A mudança nas regras proporcionada pela nova lei também deve ser objeto de preocupação para construtoras e incorporadoras. Isso porque os contratos dessas empresas devem ser revisados e atualizados para a nova realidade. Não foram apenas as multas que mudaram: prazos de devolução do dinheiro, situações envolvendo permanência no imóvel concluído, entre outros aspectos, também mudaram. Para trazer maior segurança jurídica, as construtoras devem recorrer a advogados para atualizar seus contratos, uma vez que a relação entre elas e os compradores é considerada como sendo de consumo, e o Código de Defesa do Consumidor é bastante rigoroso com relação a contratos mal redigidos e desatualizados, fazendo a balança pender sempre para o lado mais fraco – o comprador.

- Mudança nas execuções fiscais que pode afetar mais de 27 milhões de processos contra empresas que devem impostos: Em 2018 o Superior Tribunal de Justiça (STJ) definiu a sistemática para a contagem do prazo da prescrição intercorrente em ações executivas fiscais.

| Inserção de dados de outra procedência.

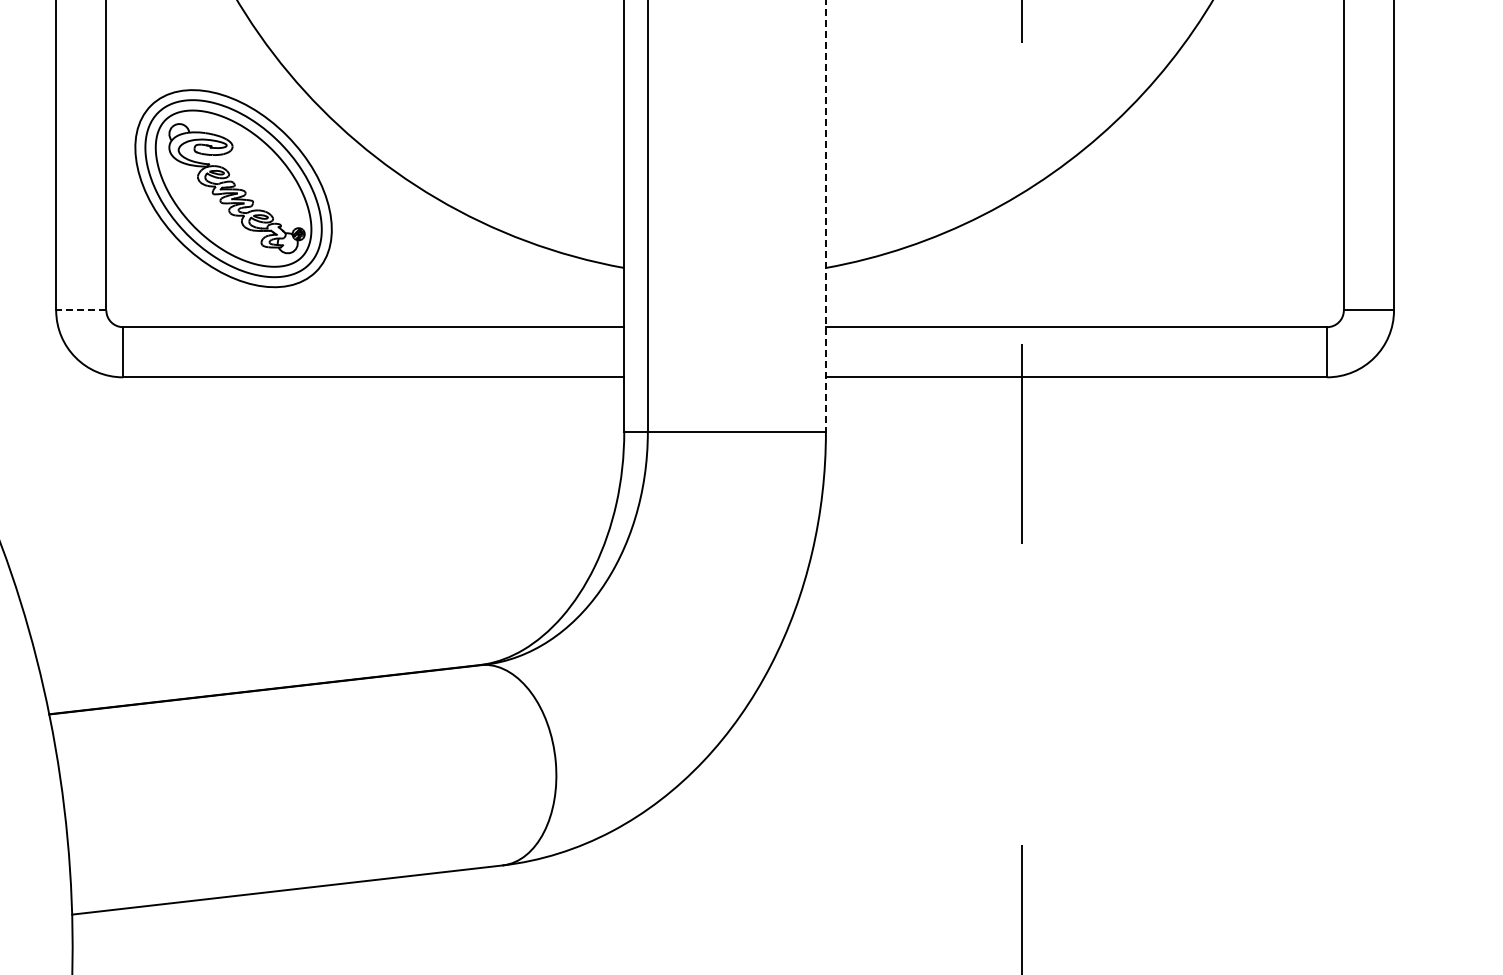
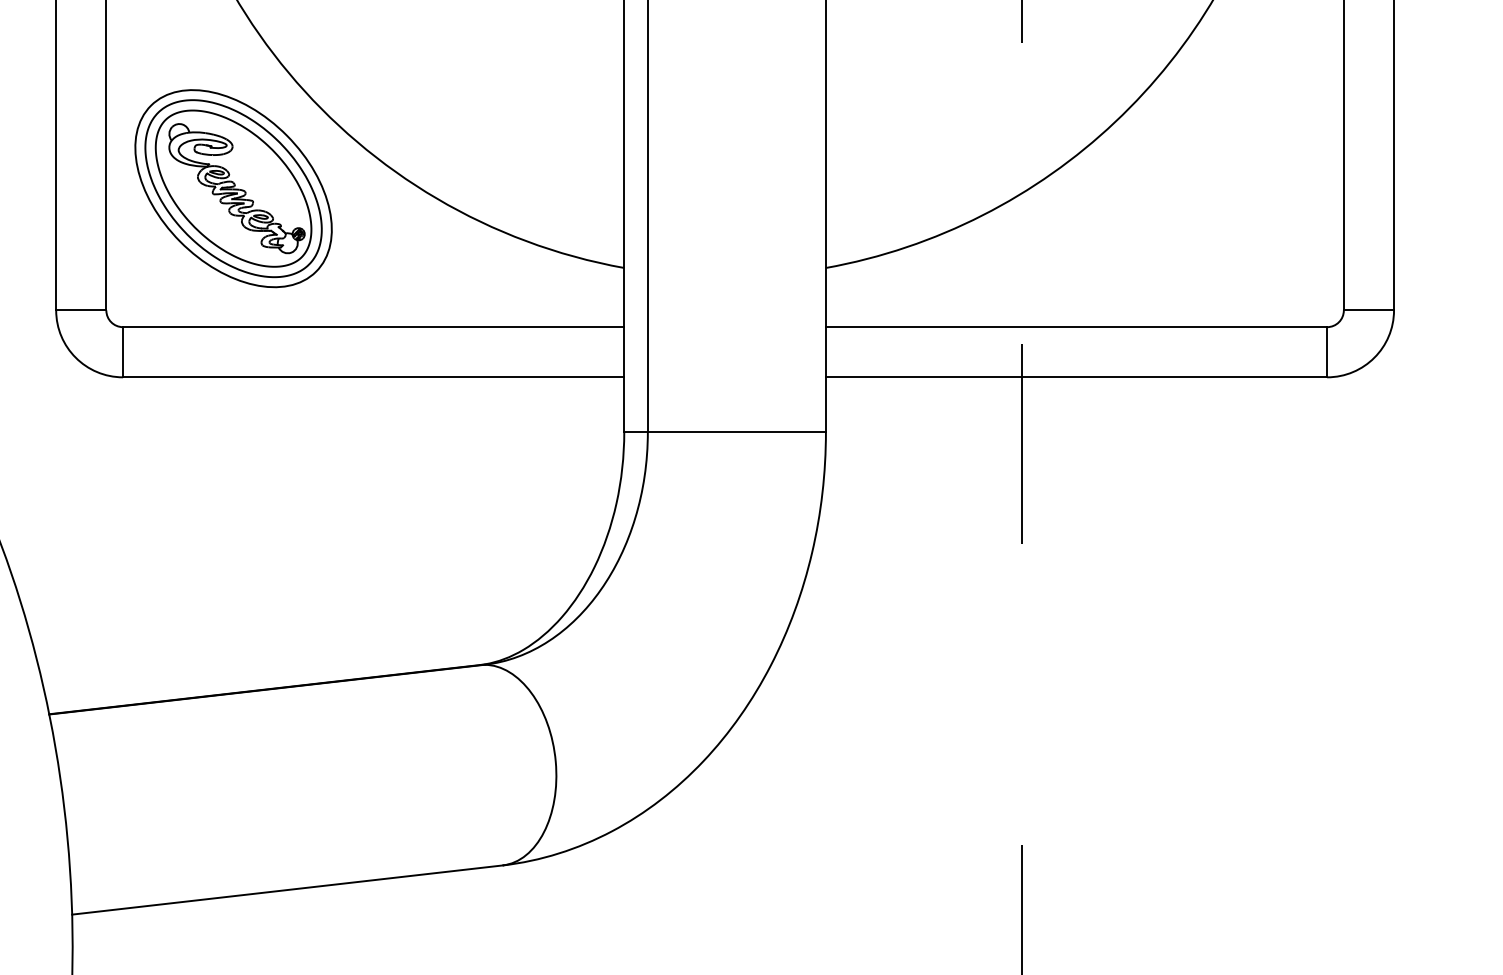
line at (825, 216): dashed -> solid
line at (80, 310): dashed -> solid
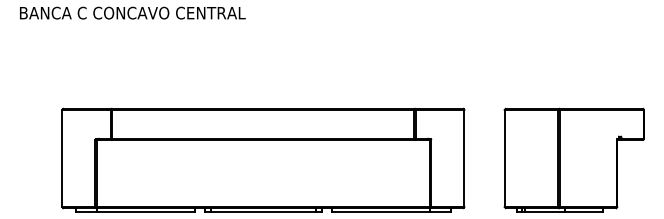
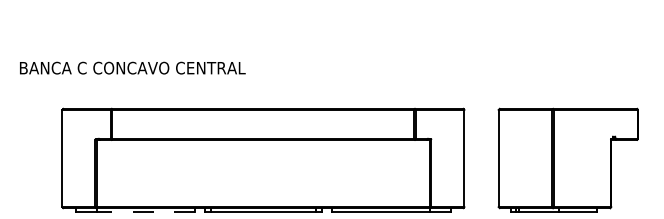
text at (132, 12) position: (132, 12) -> (132, 67)
part at (573, 159) position: (573, 159) -> (567, 159)
line at (145, 212): solid -> dashed
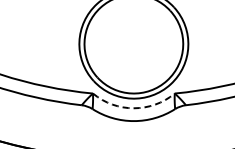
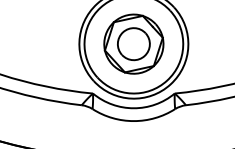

O tema é bastante técnico, mas podemos simplificar: quando o Estado cobra judicialmente impostos de uma pessoa física ou jurídica, ele tem um prazo para localizar bens penhoráveis. Se não for achado nada, o processo passa a um arquivo provisório, e depois definitivo, de 5 anos. Se após esse prazo nada acontecer, o processo pode ser extinto e a dívida fiscal antiga desaparecerá.

O que o STJ fez foi estabelecer uma interpretação mais benéfica aos devedores, impedindo que o fisco emita petições de tempos em tempos para movimentar artificialmente o processo, que então demoraria muito mais para prescrever. Agora, os prazos para começar a contar a prescrição intercorrente serão automáticos, o que pode facilitar que milhões de ações de cobrança e execução fiscal sejam extintas. Para este caso, recomendamos aos contribuintes que possuem débitos com o fisco – seja municipal, estadual ou federal – contatar suas assessorias jurídicas e advogados para obter maiores esclarecimentos.